For me at least, this skeleton thing was something that I didn’t want to write about.  And then the thought of reading my words  out loud to others in the group  (and yes this was a requisite that we read our pieces to the others) made my skin cringe and my fingers curl.  But guess what, in putting this down on paper it lost a lot of its power over me.  It wasn’t a huge skeleton just something that I omitted to do when I was much younger, but it had ‘haunted’ me ever since.

In writing this  I was required to analyse what the problem was, how I felt about it and also what I could have done differently in that situation.  Written down I saw it for what it was,  simply a blip in the long road I have travelled.

This task has stood me in good stead over the years when I have been honing my ‘skill’ as a writer.  I now write every day as we all know that we must practice and practice whatever we want to be good at.  Remember Beethoven, Einstein, Edison, Colonel Sanders, Clint Eastwood and the Wright Brothers all worked at their craft regularly to perfect it.

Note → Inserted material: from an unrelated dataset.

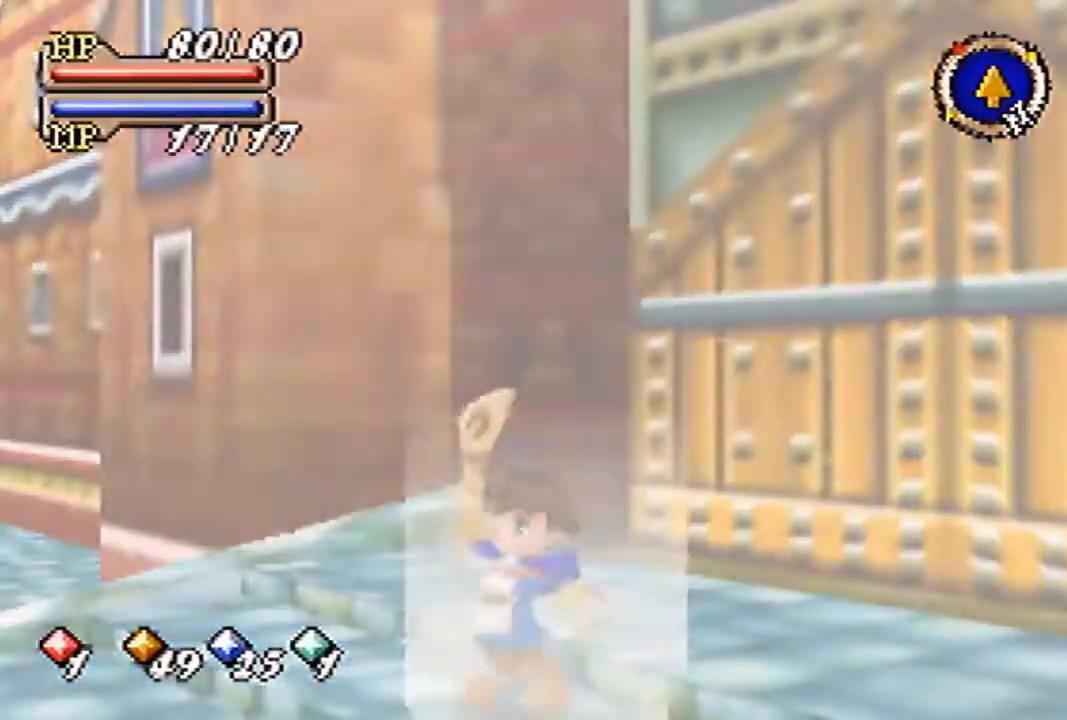
{"buttons": [], "left_stick": "center", "events": []}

So I shall continue to write.  Whether for my eyes only or in the hope that others may appreciate what I have written.  And when the words flow freely as they sometimes do I shall recall these lines but I don’t know where they came from.  Can anybody help please. **

And now
As the water cascades and tumbles
over the rocks in it’s rush
down to join the river
so my thoughts tumble around my brain
looking for an outlet
or a safe place to stop.

** Since writing this blog I have discovered these lines written in amongst my attempts at writing poetry and so unless anyone can tell me otherwise, I shall recognise this as my own words.